» TEXTE À LIRE:
Comme requins et chats
Maneater est un jeu développé par Tripwire Interactive et sorti en mai 2020. Les joueurs sont invités à suivre une télé-réalité commentant les mésaventures d’un chasseur de requin. Nous sommes amenés à contrôler un requin-bouledogue, dont la mère a été tuée par le pécheur en question. Il s’agit donc d’une histoire de vengeance. Stray a, pour sa part, été développé par BlueTwelve Studio, avant de sortir en juillet 2022. Les joueurs contrôlent cette fois-ci un chat errant, vagabondant dans une ville cyperbunk, peuplée de robots.
A-RPG et Science-fiction revisités

Le premier jeu est un action-RPG, se déroulant dans un monde ouvert. Le requin fait des trucs de requin, mais dans un gameplay si détonnant avec sa condition de squale que cela en devient aussi astucieux que déconcertant. Le requin, d’abord bébé, a besoin de tuer d’autres animaux marins avant de grandir et de se développer. C’est ainsi qu’il gagne des points d’expérience. Il peut également débloquer de nouvelles évolutions à cause de la radioactivité des lieux, au point de devenir un mégalodon moderne et de venir à bout des supers prédateurs – ou des humains – sans difficulté. En dehors de ces compétences invraisemblables, le requin est très ordinaire, dans la mesure où il n’est aucunement personnifié. Tripwire Interactive a d’ailleurs basé le jeu sur le concept de télé-réalité pour palier à l’impossibilité du squale de s’exprimer. Ainsi, Maneater est tout de même ponctué de commentaires ironiques et irrévérencieux.

» Enregistrements bruts:

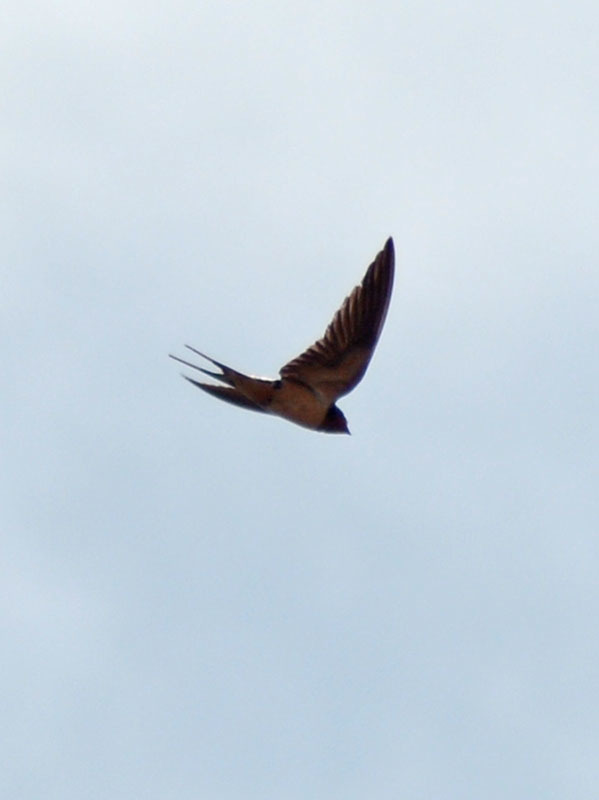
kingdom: Animalia
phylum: Chordata
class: Aves
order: Passeriformes
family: Hirundinidae
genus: Hirundo
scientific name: Hirundo rustica
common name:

» EXERCICES:
A – Répondez à ces questions à partir du texte sur Maneater et Stray.
(i) Quel studio a développé Stray ?
(ii) Quel animal le joueur contrôle-t-il dans Maneater ?
(iii) Que doit faire le requin pour gagner des points d'expérience ?
B – Reproduisez fidèlement le passage du texte sur Maneater et Stray qui va de « Comme requins et » jusqu'à « peuplée de robots. ».

» CORRIGÉ DÉTAILLÉ:
A –
(i) BlueTwelve Studio.
(ii) Un requin-bouledogue.
(iii) Il doit tuer d'autres animaux marins.

B –
Comme requins et chats
Maneater est un jeu développé par Tripwire Interactive et sorti en mai 2020. Les joueurs sont invités à suivre une télé-réalité commentant les mésaventures d’un chasseur de requin. Nous sommes amenés à contrôler un requin-bouledogue, dont la mère a été tuée par le pécheur en question. Il s’agit donc d’une histoire de vengeance. Stray a, pour sa part, été développé par BlueTwelve Studio, avant de sortir en juillet 2022. Les joueurs contrôlent cette fois-ci un chat errant, vagabondant dans une ville cyperbunk, peuplée de robots.